* _EXTRAIT DU TEXTE_
------------
Ebbou, grotte (Vallon-Pont-d’Arc, Ardèche, France)

Description

La grotte d'Ebbou se situe sur la rive droite de l'Ardèche, en aval du Pont d'Arc, au début du méandre du Pas-de-Mousse. Son porche monumental (fig. 1a) est visible depuis la falaise où s'ouvre la grotte Chauvet. L'ensemble de la cavité mesure 350 m de long environ. On chemine d'abord dans une étroite galerie très concrétionnée. Puis, à 110 m de l'entrée, les parois non calcitées s'évasent pour former une petite salle aux reliefs tourmentés où se trouvent la plupart des gravures (fig. 1b). Le réseau se développe ensuite en une succession de salles et de boyaux où aucune décoration n'a été repérée.
Le gisement préhistorique est fouillé depuis le xixe siècle. La seule occupation paléolithique reconnue sous le porche est une couche du Magdalénien supérieur datée au 14C de 12 980 ± 220 BP (LY-800 ; Combier 1984) soit 15 521 ± 346 cal. BP. En face de la grotte, sur l'autre rive de l'Ardèche, un campement de plein air attribué au Salpétrien a été fouillé (Combier 1984 : 611). Mentionnées vers 1870, les gravures retrouvées en 1945 par deux spéléologues, A. Bonnaud et G. Saussac, ont été étudiées en 1946 par A. Glory. Jusqu'en 1964, la grotte a été livrée au tourisme, subissant alors des dégâts irrémédiables. Après la fermeture de cette dernière, les recherches ont repris entre 1964 et 1968 : topographie, fouilles à l'entrée, inventaire, photographie et relevé des figures (Chabredier 1975). Enfin, une nouvelle étude axée sur l'aspect technologique des œuvres a été conduite de 1994 à 1999 par P. Novel et B. Gély (Novel 1995).
------------
* _DONNÉES À TRAITER_
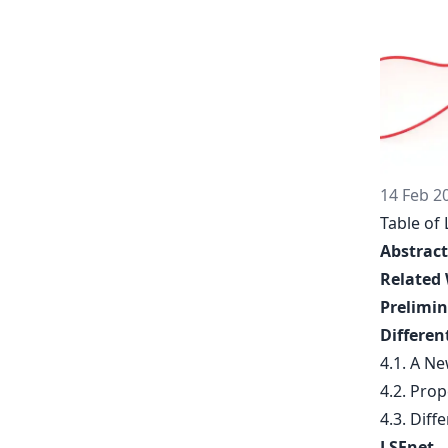
14 Feb 2
Table of 
Abstract
Related
Prelimin
Differen
4.1. A N
4.2. Prop
4.3. Diff
LSEnet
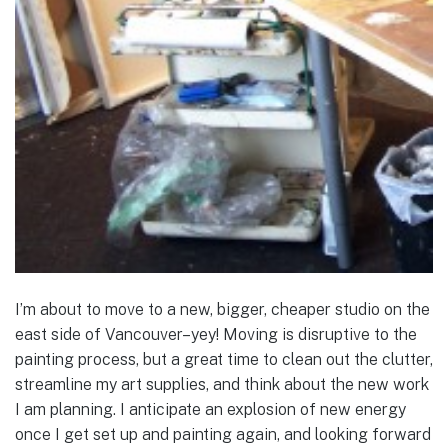
I’m about to move to a new, bigger, cheaper studio on the
east side of Vancouver–yey! Moving is disruptive to the
painting process, but a great time to clean out the clutter,
streamline my art supplies, and think about the new work
I am planning. I anticipate an explosion of new energy
once I get set up and painting again, and looking forward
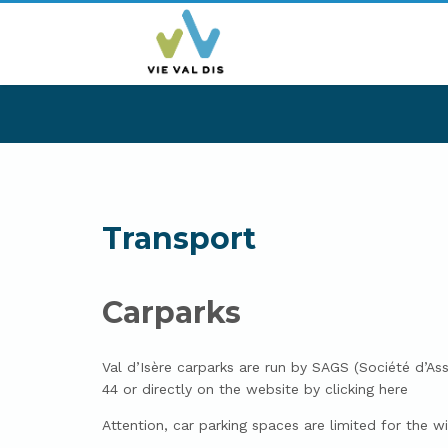
Transport
Carparks
Val d’Isère carparks are run by SAGS (Société d’A
44 or directly on the website by clicking here
Attention, car parking spaces are limited for the 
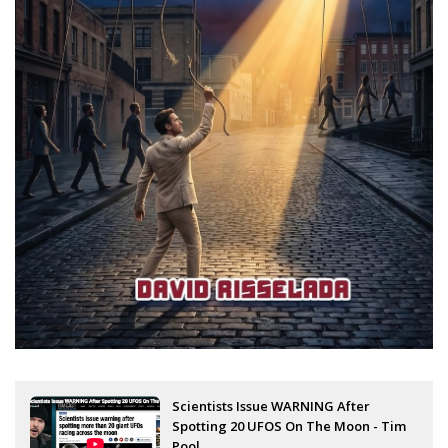
Scientists Issue WARNING After
Spotting 20 UFOS On The Moon - Tim
Pool...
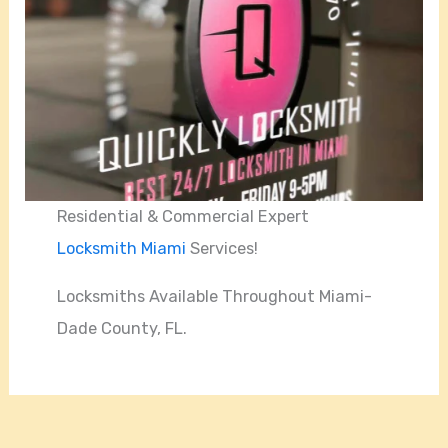
Residential & Commercial Expert
Locksmith Miami
Services!
Locksmiths Available Throughout Miami-
Dade County, FL.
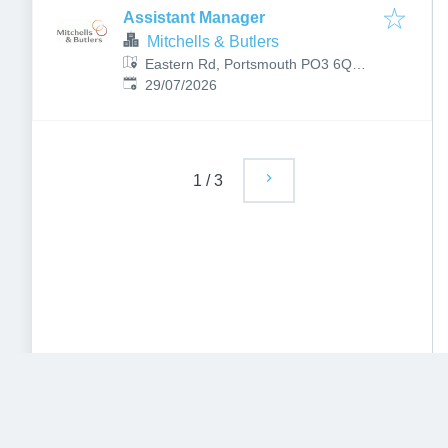
Assistant Manager
Mitchells & Butlers
Eastern Rd, Portsmouth PO3 6QB,
Published
:
UK
29/07/2026
1
/
3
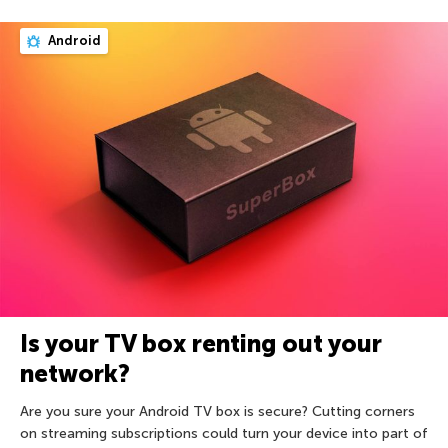
Android
Is your TV box renting out your
network?
Are you sure your Android TV box is secure? Cutting corners
on streaming subscriptions could turn your device into part of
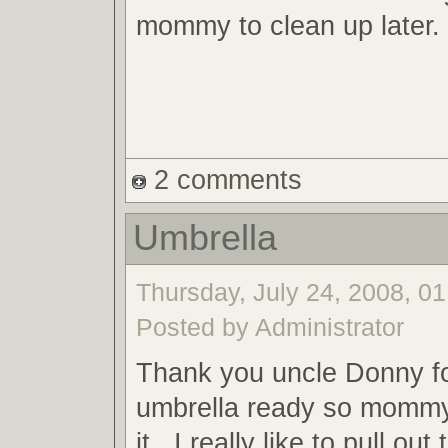
mommy to clean up later.
2 comments
Umbrella
Thursday, July 24, 2008, 01
Posted by Administrator
Thank you uncle Donny fo
umbrella ready so mommy
it. I really like to pull ou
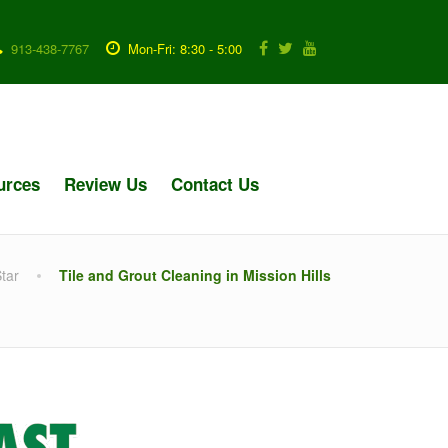
913-438-7767
Mon-Fri: 8:30 - 5:00
urces
Review Us
Contact Us
tar
Tile and Grout Cleaning in Mission Hills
------------
* _CONSIGNES_
(1) Parmi les lignes fournies, recopiez à l'identique celles qui vont de la ligne contenant « I’m about to » jusqu'à la ligne contenant « I am planning. » incluse.
(2) Poursuivez le texte sur la grotte d'Ebbou à partir de l'endroit où il s'arrête.

* _RÉPONSES DANS L'ORDRE_
(1)
I’m about to move to a new, bigger, cheaper studio on the
east side of Vancouver–yey! Moving is disruptive to the
painting process, but a great time to clean out the clutter,
streamline my art supplies, and think about the new work
I am planning. I anticipate an explosion of new energy

(2)
Iconographie

Le recensement établi lors des dernières études fait état de 71 gravures authentiques (les travaux antérieurs en signalaient jusqu'à 79). Outre quelques signes circulaires et traits gravés isolés, le bestiaire est composé d'au moins 17 chevaux, 11 bouquetins, 7 aurochs, 4 cerfs, 3 bisons, 1 mammouth, 1 félin ; la détermination des vingt autres figures animales est hasardeuse.
Le dispositif pariétal occupe tous les emplacements disponibles de la salle (fig. 2) ; sauf sur le plafond, un découpage par panneaux bien délimités est favorisé par la complexité des reliefs. L'étagement évident en registres est induit par l'existence de larges joints de strates subhorizontaux qui ont souvent été intégrés aux silhouettes pour simuler des lignes de dos, des poitrails… La disposition des sept ou huit panneaux gravés sur le pourtour de la salle ornée et la composition parfois manifeste de certains d'entre eux (panneau du Grand Taureau, panneau des Chevaux, paires de chevaux aux extrémités et au plafond du centre de la salle, etc.) confèrent une certaine cohérence à l'ensemble de la décoration. Tous les animaux de la salle sont bien visibles, hormis un lion des cavernes haut perché et caché sur une lame rocheuse du plafond faisant face au panneau du Grand Taureau.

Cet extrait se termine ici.